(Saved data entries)
*-*-*
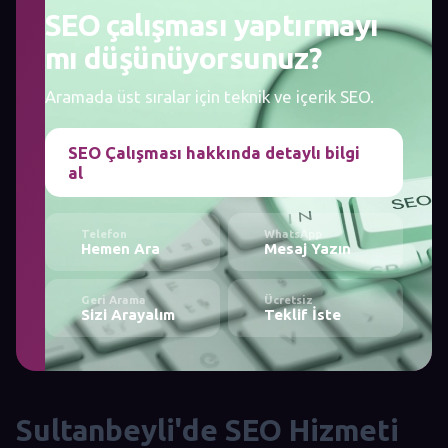
SEO çalışması yaptırmayı
mı düşünüyorsunuz?
Aramada üst sıralar için teknik ve içerik SEO.
SEO Çalışması hakkında detaylı bilgi
al
Telefon
WhatsApp
Hemen Ara
Mesaj Yazın
Geri Arama
Ücretsiz
Sizi Arayalım
Teklif İste
Sultanbeyli'de SEO Hizmeti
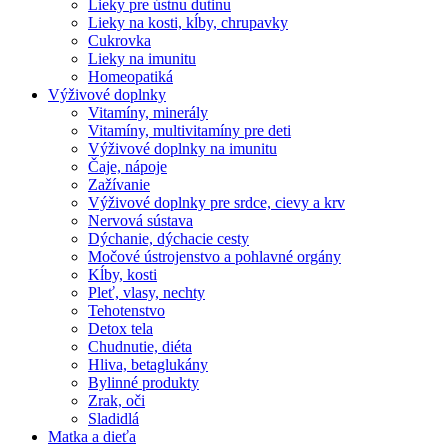
Lieky pre ústnu dutinu
Lieky na kosti, kĺby, chrupavky
Cukrovka
Lieky na imunitu
Homeopatiká
Výživové doplnky
Vitamíny, minerály
Vitamíny, multivitamíny pre deti
Výživové doplnky na imunitu
Čaje, nápoje
Zažívanie
Výživové doplnky pre srdce, cievy a krv
Nervová sústava
Dýchanie, dýchacie cesty
Močové ústrojenstvo a pohlavné orgány
Kĺby, kosti
Pleť, vlasy, nechty
Tehotenstvo
Detox tela
Chudnutie, diéta
Hliva, betaglukány
Bylinné produkty
Zrak, oči
Sladidlá
Matka a dieťa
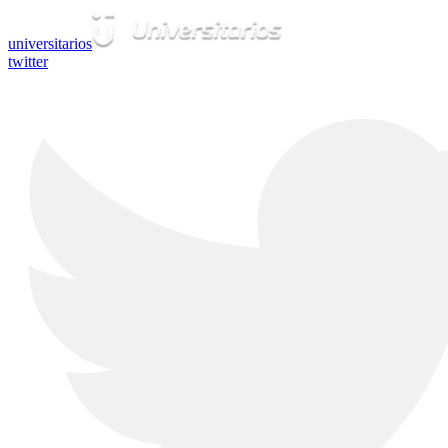
universitarios
twitter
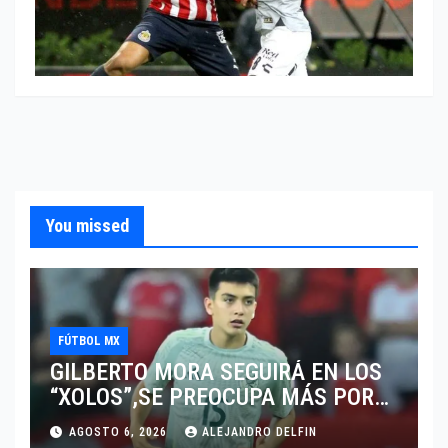
You missed
FÚTBOL MX
GILBERTO MORA SEGUIRÁ EN LOS
“XOLOS”,SE PREOCUPA MÁS POR
JUGAR EN SU EQUIPO.
AGOSTO 6, 2026
ALEJANDRO DELFIN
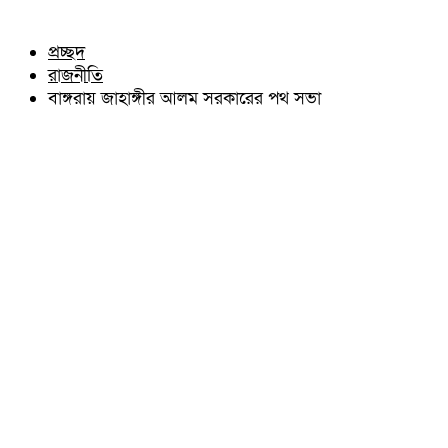
চৌদ্দগ্রাম
অন্যান্য
নাঙ্গলকোট
আইন আদালত
প্রচ্ছদ
মনোহরগঞ্জ
মতামত
রাজনীতি
বরুড়া
কুমিল্লার ঐতিহ্য
লালমাই
বাঙ্গরায় জাহাঙ্গীর আলম সরকারের পথ সভা
বিখ্যাত ব্যাক্তিত্ব
দাউদকান্দি
কুমিল্লা বিভাগ চাই
চান্দিনা
কুমিল্লা ভিক্টোরিয়ানস্
মুরাদনগর
দেবিদ্বার
হোমনা
তিতাস
মেঘনা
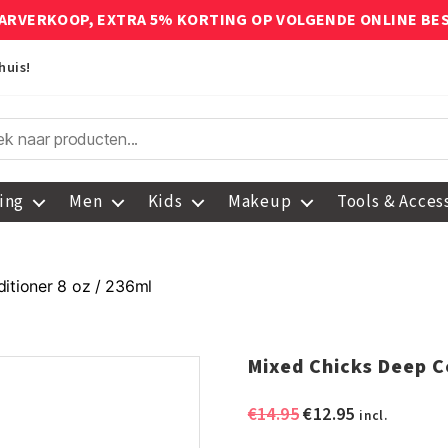
ARVERKOOP, EXTRA 5% KORTING OP VOLGENDE ONLINE BE
huis!
ing
Men
Kids
Makeup
Tools & Acces
itioner 8 oz / 236ml
Mixed Chicks Deep C
Oorspronkelijke
Huidige
€
14.95
€
12.95
incl.
prijs
prijs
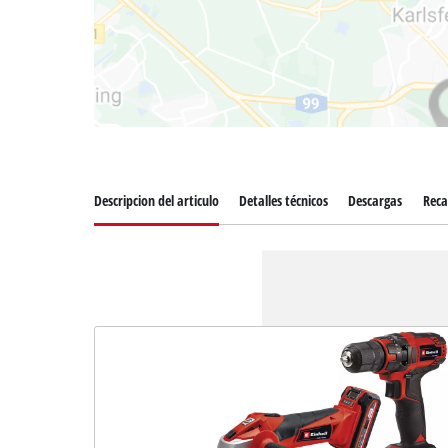
Descripcion del articulo
Detalles técnicos
Descargas
Rec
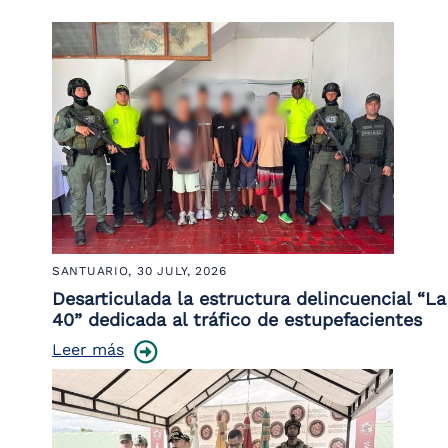
the
screen
reader
to
help
you
navigate
and
interact
with
the
content.
SANTUARIO,
30 JULY, 2026
Desarticulada la estructura delincuencial “La
40” dedicada al tráfico de estupefacientes
Leer más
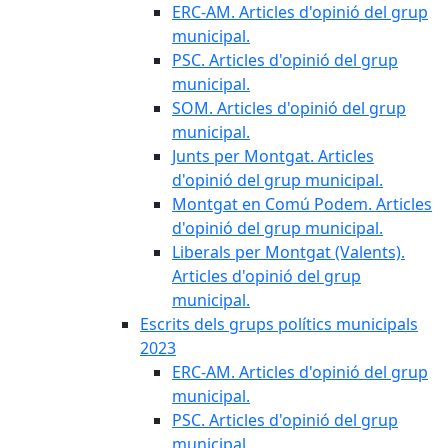
ERC-AM. Articles d'opinió del grup
municipal.
PSC. Articles d'opinió del grup
municipal.
SOM. Articles d'opinió del grup
municipal.
Junts per Montgat. Articles
d'opinió del grup municipal.
Montgat en Comú Podem. Articles
d'opinió del grup municipal.
Liberals per Montgat (Valents).
Articles d'opinió del grup
municipal.
Escrits dels grups polítics municipals
2023
ERC-AM. Articles d'opinió del grup
municipal.
PSC. Articles d'opinió del grup
municipal.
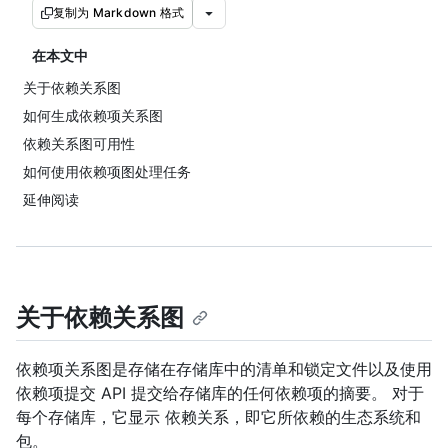
复制为 Markdown 格式
在本文中
关于依赖关系图
如何生成依赖项关系图
依赖关系图可用性
如何使用依赖项图处理任务
延伸阅读
关于依赖关系图
依赖项关系图是存储在存储库中的清单和锁定文件以及使用
依赖项提交 API 提交给存储库的任何依赖项的摘要。 对于
每个存储库，它显示 依赖关系，即它所依赖的生态系统和
包。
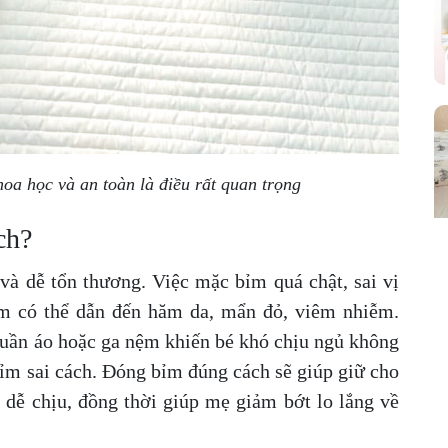
oa học và an toàn là điều rất quan trọng
ách?
à dễ tổn thương. Việc mặc bỉm quá chật, sai vị
ỉm có thể dẫn đến hăm da, mẩn đỏ, viêm nhiễm.
 quần áo hoặc ga nệm khiến bé khó chịu ngủ không
́ng bỉm sai cách. Đóng bỉm đúng cách sẽ giúp giữ cho
c dễ chịu, đồng thời giúp mẹ giảm bớt lo lắng về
*-*-*
§ Exercise
Copy every line of text in the rows above without changing it. Leave out the pictures.

§ Task response
SEO çalışması yaptırmayı
mı düşünüyorsunuz?
Aramada üst sıralar için teknik ve içerik SEO.
SEO Çalışması hakkında detaylı bilgi
al
Telefon
WhatsApp
Hemen Ara
Mesaj Yazın
Geri Arama
Ücretsiz
Sizi Arayalım
Teklif İste
Sultanbeyli'de SEO Hizmeti
Lieky pre ústnu dutinu
Lieky na kosti, kĺby, chrupavky
Cukrovka
Lieky na imunitu
Homeopatiká
Výživové doplnky
Vitamíny, minerály
Vitamíny, multivitamíny pre deti
Výživové doplnky na imunitu
Čaje, nápoje
Zažívanie
Výživové doplnky pre srdce, cievy a krv
Nervová sústava
Dýchanie, dýchacie cesty
Močové ústrojenstvo a pohlavné orgány
Kĺby, kosti
Pleť, vlasy, nechty
Tehotenstvo
Detox tela
Chudnutie, diéta
Hliva, betaglukány
Bylinné produkty
Zrak, oči
Sladidlá
Matka a dieťa
universitarios
twitter
You missed
FÚTBOL MX
GILBERTO MORA SEGUIRÁ EN LOS
“XOLOS”,SE PREOCUPA MÁS POR
JUGAR EN SU EQUIPO.
AGOSTO 6, 2026
ALEJANDRO DELFIN
চৌদ্দগ্রাম
অন্যান্য
নাঙ্গলকোট
আইন আদালত
প্রচ্ছদ
মনোহরগঞ্জ
মতামত
রাজনীতি
বরুড়া
কুমিল্লার ঐতিহ্য
লালমাই
বাঙ্গরায় জাহাঙ্গীর আলম সরকারের পথ সভা
বিখ্যাত ব্যাক্তিত্ব
দাউদকান্দি
কুমিল্লা বিভাগ চাই
চান্দিনা
কুমিল্লা ভিক্টোরিয়ানস্
মুরাদনগর
দেবিদ্বার
হোমনা
তিতাস
মেঘনা
ARVERKOOP, EXTRA 5% KORTING OP VOLGENDE ONLINE BE
huis!
ing
Men
Kids
Makeup
Tools & Acces
itioner 8 oz / 236ml
Mixed Chicks Deep C
Oorspronkelijke
Huidige
€
14.95
€
12.95
incl.
prijs
prijs
Descripcion del articulo
Detalles técnicos
Descargas
Rec
the
screen
reader
to
help
you
navigate
and
interact
with
the
content.
SANTUARIO,
30 JULY, 2026
Desarticulada la estructura delincuencial “La
40” dedicada al tráfico de estupefacientes
Leer más
ERC-AM. Articles d'opinió del grup
municipal.
PSC. Articles d'opinió del grup
municipal.
SOM. Articles d'opinió del grup
municipal.
Junts per Montgat. Articles
d'opinió del grup municipal.
Montgat en Comú Podem. Articles
d'opinió del grup municipal.
Liberals per Montgat (Valents).
Articles d'opinió del grup
municipal.
Escrits dels grups polítics municipals
2023
ERC-AM. Articles d'opinió del grup
municipal.
PSC. Articles d'opinió del grup
municipal.
复制为 Markdown 格式
在本文中
关于依赖关系图
如何生成依赖项关系图
依赖关系图可用性
如何使用依赖项图处理任务
延伸阅读
关于依赖关系图
依赖项关系图是存储在存储库中的清单和锁定文件以及使用
依赖项提交 API 提交给存储库的任何依赖项的摘要。 对于
每个存储库，它显示 依赖关系，即它所依赖的生态系统和
包。
oa học và an toàn là điều rất quan trọng
ách?
à dễ tổn thương. Việc mặc bỉm quá chật, sai vị
ỉm có thể dẫn đến hăm da, mẩn đỏ, viêm nhiễm.
 quần áo hoặc ga nệm khiến bé khó chịu ngủ không
́ng bỉm sai cách. Đóng bỉm đúng cách sẽ giúp giữ cho
c dễ chịu, đồng thời giúp mẹ giảm bớt lo lắng về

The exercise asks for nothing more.